The prices of investment assets are falling sharply. This is a typical market condition during a monetary policy transition period, with both domestic and international stock and bond markets showing weakness simultaneously. The media continuously highlight the situation in the United States as the "highest inflation rate in 40 years," making inflation fears a central topic. This creates a troubling atmosphere where it seems that both inflation and interest rate hikes will persist for a long time.


However, concerns about the current inflation are excessive. Since the early 20th century, after the Second Industrial Revolution and the advent of mass production in capitalist societies, the classical economists' concept of inflation has become theoretical. Even if there is a lot of money circulating in the market, it is unlikely that prices will rise significantly because consumption does not exceed the supply of goods. On the contrary, due to scientific advancements, we should worry whether there is enough money to consume the new products that are supplied cheaper and in greater quantities. This is why the money flowing into the production and consumption markets, i.e., the real economy, does not create significant inflation. In fact, a certain level of inflation arising from the real economy, linked to income, is beneficial and not something to worry about greatly.


Inflation in underdeveloped countries like Venezuela or Brazil, which must import many goods using dollars, stems from a significant depreciation of their currency value. For example, if the currency value of a country that cannot produce TVs drops by half, the price of imported TVs doubles. In advanced countries like South Korea, where production capacity is sufficient, a large depreciation of currency value is unlikely, making this type of inflation difficult. Recently, supply chain disruptions, cited as a cause of some inflation, are more temporary than long-term phenomena. This can be easily understood by looking at cases like masks or urea solution.


In the current era, the main path for significant price increases due to monetary expansion in advanced countries is roughly one. When the expanded money does not fully flow into the real economy but instead flows into limited resource markets such as real estate or raw materials, causing their prices to rise, and this price increase is passed on to the cost of most other goods. For example, if real estate and raw material prices rise by about 50%, the consumer price index passed on to goods rises by 5-10%. The current rise in the consumer price index falls into this category. This means that if real estate and raw material prices do not rise further, future price indicators will stabilize. Since it is expected that further large increases in real estate or raw material prices will be difficult due to monetary policy shifts such as interest rate hikes, there is logic to not worry much about inflation from around next year.

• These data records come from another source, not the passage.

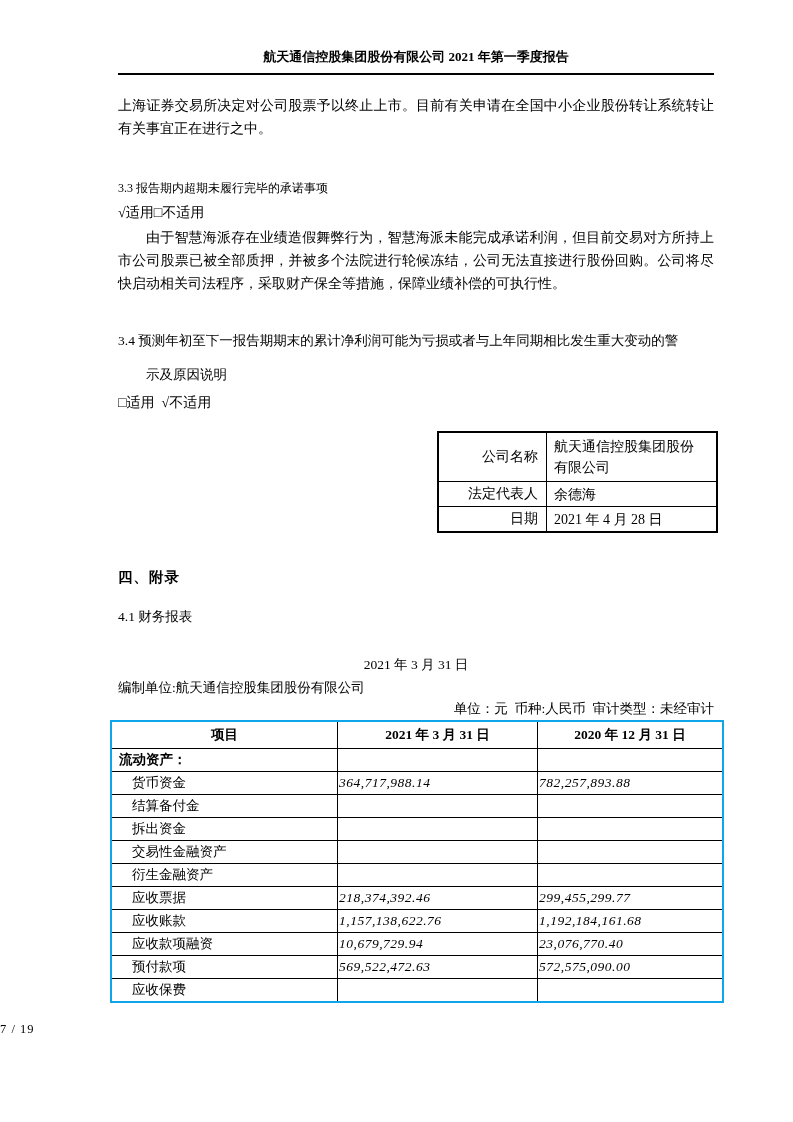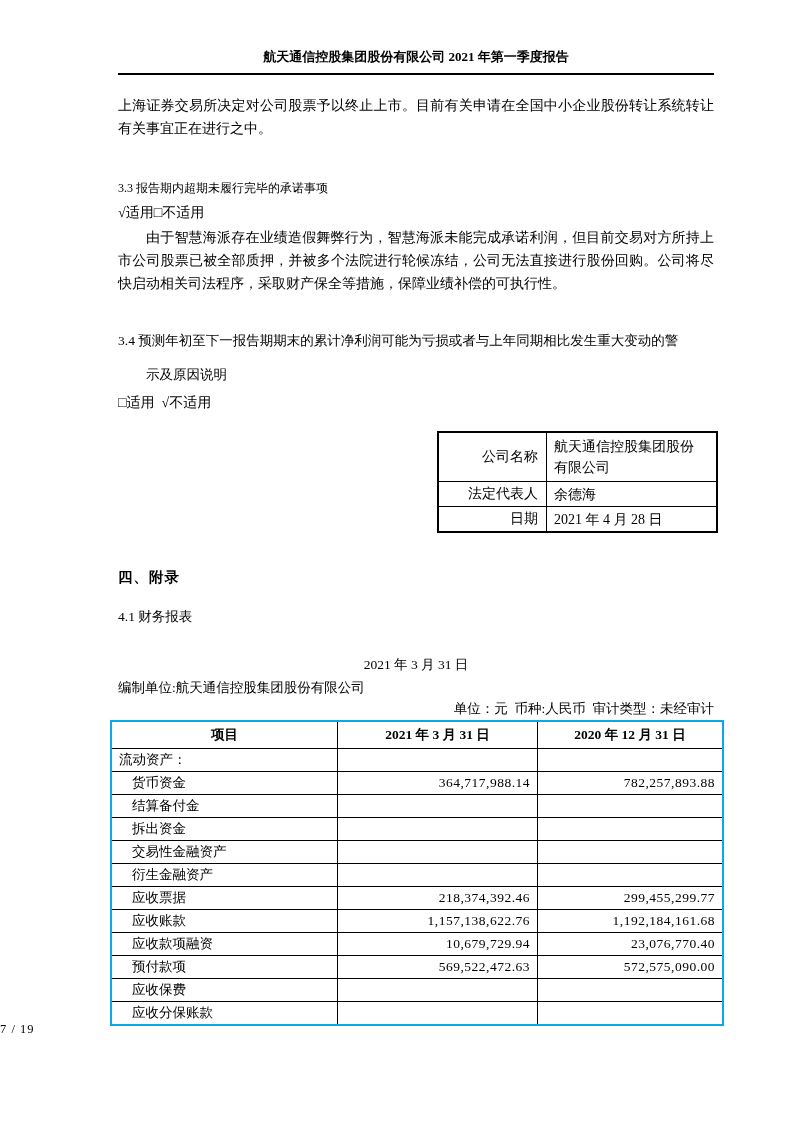--- a/index.html
+++ b/index.html
@@ -50,22 +50,22 @@
     border-collapse:collapse;font-size:13.5px;
     border:2px solid #0ea5e9;table-layout:fixed;
   }
   table.bs th,table.bs td{border:1px solid #000;overflow:hidden;}
   table.bs th{height:24px;font-weight:bold;text-align:center;}
   table.bs td{height:20px;}
   th.c-item{width:223px;}
   th.c-d1{width:197px;}
   th.c-d2{width:182px;}
   td.c-item{text-align:left;padding-left:20px;}
-  td.c-item.b{font-weight:normal;padding-left:7px;}
-  td.c-num{text-align:right;padding-right:7px;letter-spacing:0.5px;}
+  td.c-item.b{font-weight:bold;padding-left:7px;}
+  td.c-num{padding-right:7px;letter-spacing:0.5px;font-style:italic;}
 
   .footer{top:1022px;left:0;width:793px;font-size:12.5px;letter-spacing:1px;}
 </style>
 </head>
 <body>
 
 <div class="page">
 
   <div class="abs header-title">航天通信控股集团股份有限公司 2021 年第一季度报告</div>
 
@@ -161,23 +161,18 @@
         <tr>
           <td class="c-item">预付款项</td>
           <td class="c-num">569,522,472.63</td>
           <td class="c-num">572,575,090.00</td>
         </tr>
         <tr>
           <td class="c-item">应收保费</td>
           <td class="c-num"></td>
           <td class="c-num"></td>
         </tr>
-        <tr>
-          <td class="c-item">应收分保账款</td>
-          <td class="c-num"></td>
-          <td class="c-num"></td>
-        </tr>
       </tbody>
   </table>
 
   <div class="abs footer">7 / 19</div>
 
 </div>
 
 </body></html>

In May and August of last year, I wrote editorials titled "US Interest Rate Hikes May Come Sooner Than Expected" and "Stagflation: Understanding and Responding Properly" in this publication. The main point was that since national income is not increasing significantly, rising housing prices and household debt could cause a major recession in the future, leading central banks to accelerate interest rate hikes, and that appropriate portfolios should be prepared accordingly. My biggest concern at the time was that central banks might continue to delay rate hikes, further inflating speculative asset bubbles. I no longer hold that concern.


The Nasdaq index has fallen more than the Dow Jones Industrial Average. In the current situation of monetary policy transition, it may be natural that assets whose prices surged strongly due to past powerful monetary expansion, such as cryptocurrencies or big tech stocks, experience larger declines. Some of the bubbles created so far need to be deflated to some extent. However, from a long-term perspective, the current monetary policy is expected to be beneficial for the economy and stock market going forward. This is an opportunity to carefully select the good stocks that are falling along with the market despite having solid earnings and value.